On this farm the land is all tillable with no waste such as swamps would occasion. Over five acres is spread a fruitful orchard, and each year good crops of grain, wheat, etc. are raised. Mr. Wells raises a good grade of cattle and stock and has a fine flock of Merino sheep. His farm is situated three miles from Vermontville. In 1874 Mr. Wells erect a handsome brick house and has since built two barns, one 40 x 70 and the other 40 x 36 feet in dimensions. Besides many natural springs on this farm there is a windmill and tank that furnishes water for the cattle.

Mr. Wells has been twice married, the first time to Miss Ann M. Benham, in 1838. Mrs. Wells was born in Hopewell, Ontario County, N.Y. Her father Lewis Benham, was one of the early settlers in Clarendon Township, this State, where he resided until his death, which occurred in Albion, Mich., May 25, 1886. By this marriage Mr. Wells has four children: Alice, wife of M. G. Parker, residing in Jackson, this State; George F., a farmer in Roxana Township, living on a farm containing forty acres; Clark E., married, residing at Vermontville, and the owner of a farm of one hundred acres; and Perry B., married to Tina Boyd, and residing in Vermontville on a large and fertile farm containing one hundred acres.

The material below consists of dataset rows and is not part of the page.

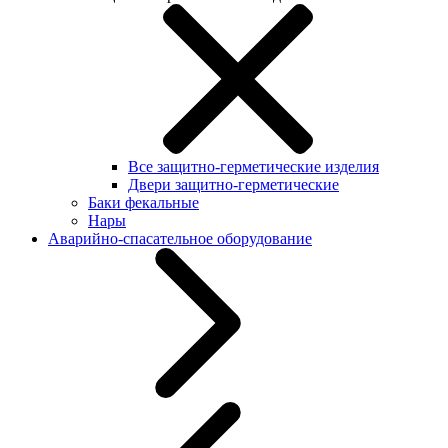
Все защитно-герметические изделия
Двери защитно-герметические
Баки фекальные
Нары
Аварийно-спасательное оборудование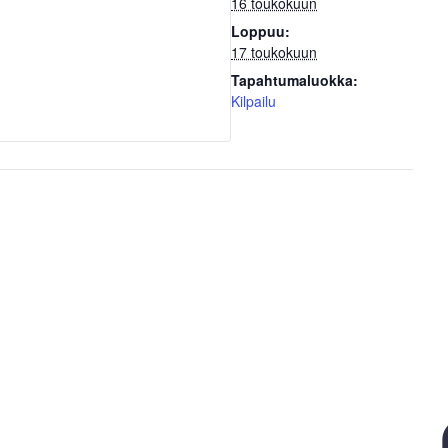
16 toukokuun
Loppuu:
17 toukokuun
Tapahtumaluokka:
Kilpailu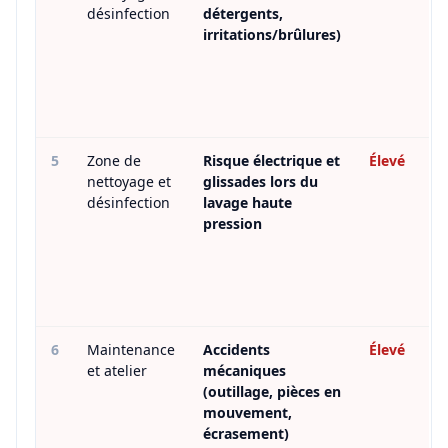
désinfection
détergents,
irritations/brûlures)
5
Zone de
Risque électrique et
Élevé
nettoyage et
glissades lors du
désinfection
lavage haute
pression
6
Maintenance
Accidents
Élevé
et atelier
mécaniques
(outillage, pièces en
mouvement,
écrasement)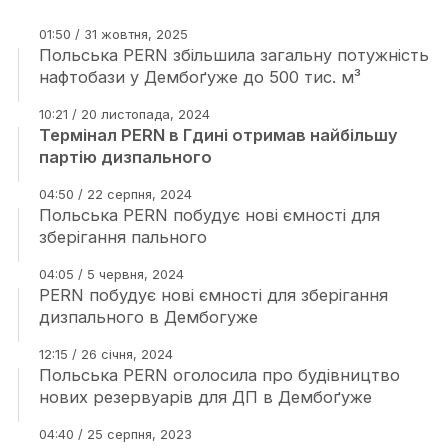
01:50 / 31 жовтня, 2025
Польська PERN збільшила загальну потужність
нафтобази у Дембоґуже до 500 тис. м³
10:21 / 20 листопада, 2024
Термінал PERN в Гдині отримав найбільшу
партію дизпального
04:50 / 22 серпня, 2024
Польська PERN побудує нові ємності для
зберігання пального
04:05 / 5 червня, 2024
PERN побудує нові ємності для зберігання
дизпального в Дембогуже
12:15 / 26 січня, 2024
Польська PERN оголосила про будівництво
нових резервуарів для ДП в Дембоґуже
04:40 / 25 серпня, 2023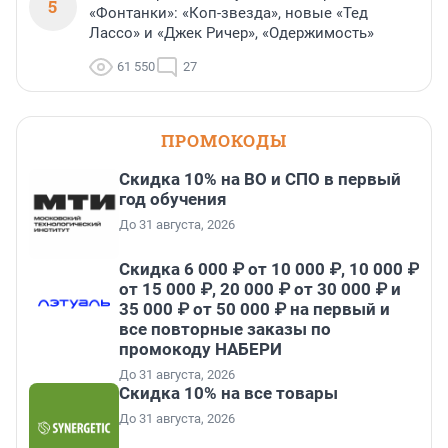
5
«Фонтанки»: «Коп-звезда», новые «Тед
Лассо» и «Джек Ричер», «Одержимость»
61 550
27
ПРОМОКОДЫ
Скидка 10% на ВО и СПО в первый
год обучения
До 31 августа, 2026
Скидка 6 000 ₽ от 10 000 ₽, 10 000 ₽
от 15 000 ₽, 20 000 ₽ от 30 000 ₽ и
35 000 ₽ от 50 000 ₽ на первый и
все повторные заказы по
промокоду НАБЕРИ
До 31 августа, 2026
Скидка 10% на все товары
До 31 августа, 2026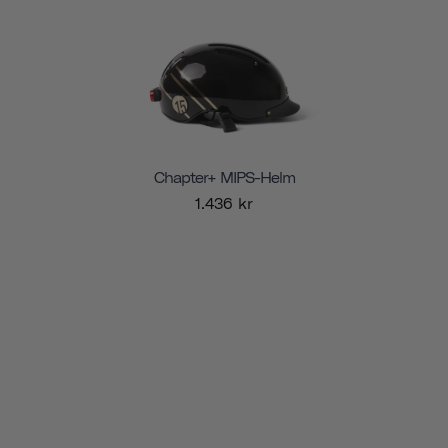
Chapter+ MIPS-Helm
1.436 kr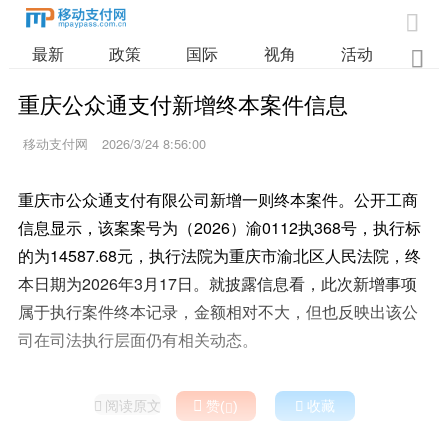

最新
政策
国际
视角
活动
业

重庆公众通支付新增终本案件信息
移动支付网
2026/3/24 8:56:00
重庆市公众通支付有限公司新增一则终本案件。公开工商
信息显示，该案案号为（2026）渝0112执368号，执行标
的为14587.68元，执行法院为重庆市渝北区人民法院，终
本日期为2026年3月17日。就披露信息看，此次新增事项
属于执行案件终本记录，金额相对不大，但也反映出该公
司在司法执行层面仍有相关动态。
阅读原文

赞(
)

收藏

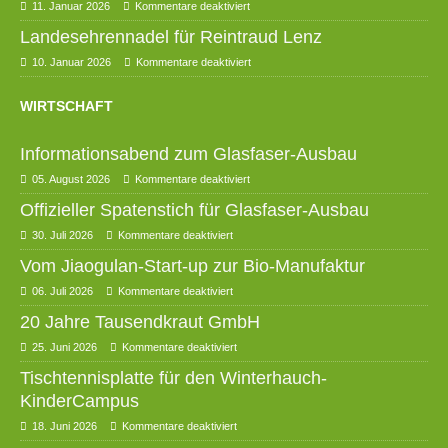
11. Januar 2026
Kommentare deaktiviert
Landesehrennadel für Reintraud Lenz
10. Januar 2026
Kommentare deaktiviert
WIRTSCHAFT
Informationsabend zum Glasfaser-Ausbau
05. August 2026
Kommentare deaktiviert
Offizieller Spatenstich für Glasfaser-Ausbau
30. Juli 2026
Kommentare deaktiviert
Vom Jiaogulan-Start-up zur Bio-Manufaktur
06. Juli 2026
Kommentare deaktiviert
20 Jahre Tausendkraut GmbH
25. Juni 2026
Kommentare deaktiviert
Tischtennisplatte für den Winterhauch-
KinderCampus
18. Juni 2026
Kommentare deaktiviert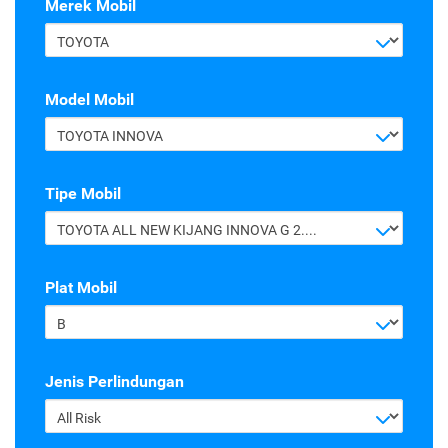
Merek Mobil
TOYOTA
Model Mobil
TOYOTA INNOVA
Tipe Mobil
TOYOTA ALL NEW KIJANG INNOVA G 2.4 A/T DIESEL
Plat Mobil
B
Jenis Perlindungan
All Risk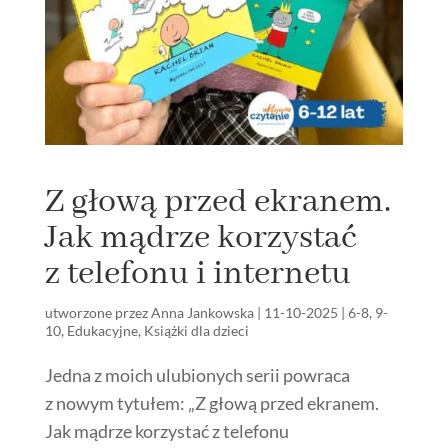
Z głową przed ekranem.
Jak mądrze korzystać
z telefonu i internetu
utworzone przez
Anna Jankowska
|
11-10-2025
|
6-8
,
9-
10
,
Edukacyjne
,
Książki dla dzieci
Jedna z moich ulubionych serii powraca
z nowym tytułem: „Z głową przed ekranem.
Jak mądrze korzystać z telefonu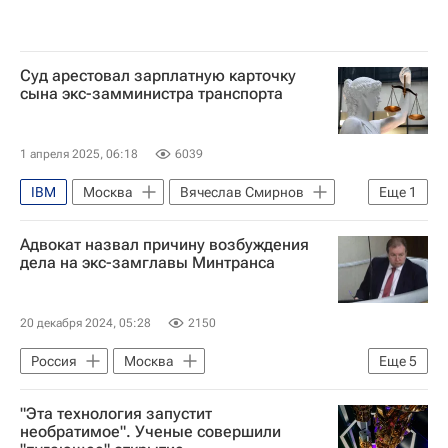
Суд арестовал зарплатную карточку
сына экс-замминистра транспорта
1 апреля 2025, 06:18
6039
IBM
Москва
Вячеслав Смирнов
Еще
1
Происшествия
Адвокат назвал причину возбуждения
дела на экс-замглавы Минтранса
20 декабря 2024, 05:28
2150
Россия
Москва
Еще
5
Вячеслав Смирнов
"Эта технология запустит
Федеральная служба безопасности РФ (ФСБ России)
необратимое". Ученые совершили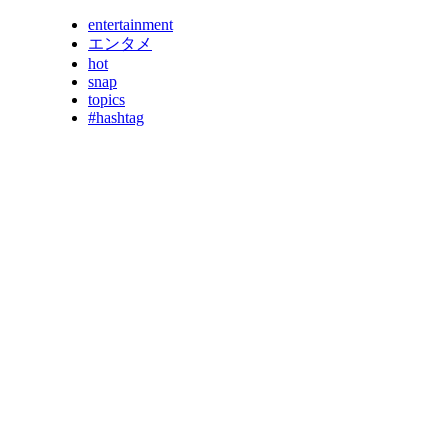
entertainment
エンタメ
hot
snap
topics
#hashtag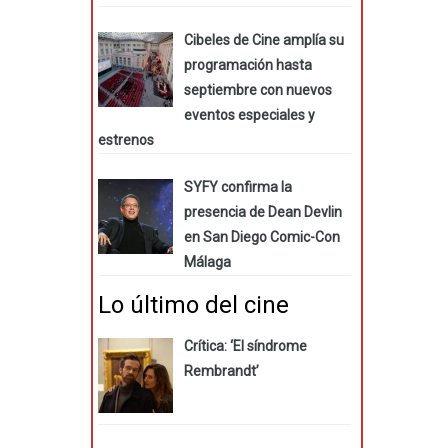
Cibeles de Cine amplía su
programación hasta
septiembre con nuevos
eventos especiales y
estrenos
SYFY confirma la
presencia de Dean Devlin
en San Diego Comic-Con
Málaga
Lo último del cine
Crítica: ‘El síndrome
Rembrandt’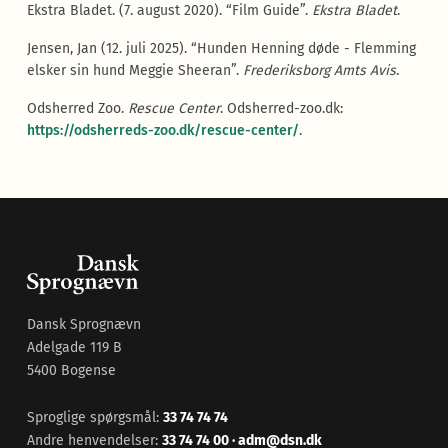
Ekstra Bladet. (7. august 2020). “Film Guide”.
Ekstra Bladet
.
Jensen, Jan (12. juli 2025). “Hunden Henning døde - Flemming
elsker sin hund Meggie Sheeran”.
Frederiksborg Amts Avis
.
Odsherred Zoo.
Rescue Center
. Odsherred-zoo.dk:
https://odsherreds-zoo.dk/rescue-center/
.
Dansk Sprognævn
Adelgade 119 B
5400 Bogense
Sproglige spørgsmål:
33 74 74 74
Andre henvendelser:
33 74 74 00
·
adm@dsn.dk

Our subject was a second time married at Peterboro, Madison County, N.Y.,  March 26, 1857, to Miss Melissa R. Hamilton. Mrs. Wells was born in Nelson, Madison County, N.Y., and is the daughter of John Hamilton, a farmer of that county. She is the mother of two children--Clinton K. and Clayton H., twins, the first residing at home and the second in Chautauqua County, Kan., where he is engaged in agricultural pursuits.

Mr. Wells, the gentleman of who we write, has filled many prominent positions in the county, holding the office of Commissioner of Highways for fifteen years Justice of the Peace, twelve years, Supervisor five years, and School Director and Pathmaster for several years. He has also served on different committees in county work. Socially, he is connected with some of the prominent orders, holding high positions in each. He is member of the Free and Accepted Masons at Vermontville, the Royal Arch Masons at Charlotte, and the Knights Templar at the same place. In politics Mr. Wells votes the Republican ticket and in 1854 served as a delegate to one of the conventions. Three of his sons are members of the two Masonic orders to which the father belongs. Mrs. Wells is one of the consistent working members of the Methodist Episcopal Church. Mr. Wells is unusually well informed, and his public spirit and enterprise correspond with his intelligence. He has always labored earnestly to promote the cause of education and to advance the agricultural interests of his township. His farm of one hundred and sixty acres is one of the finest in the township, and his home is supplied with all the comforts of life and made cheerful and attractive by the good taste of himself and his estimable wife. His social qualities are such as to render him extremely popular, especially among his brother Masons and he is looked upon as a man whose future promises to be very useful.

Source: Portrait and Biographical Album of Barry and Eaton Counties, Mich., Containing Full Page Portraits and Biographical Sketches of Prominent and Representative Citizens of the County ... [and] the Presidents of the United States and Governors of the State. Chapman bros: 1891. pp. 278-279.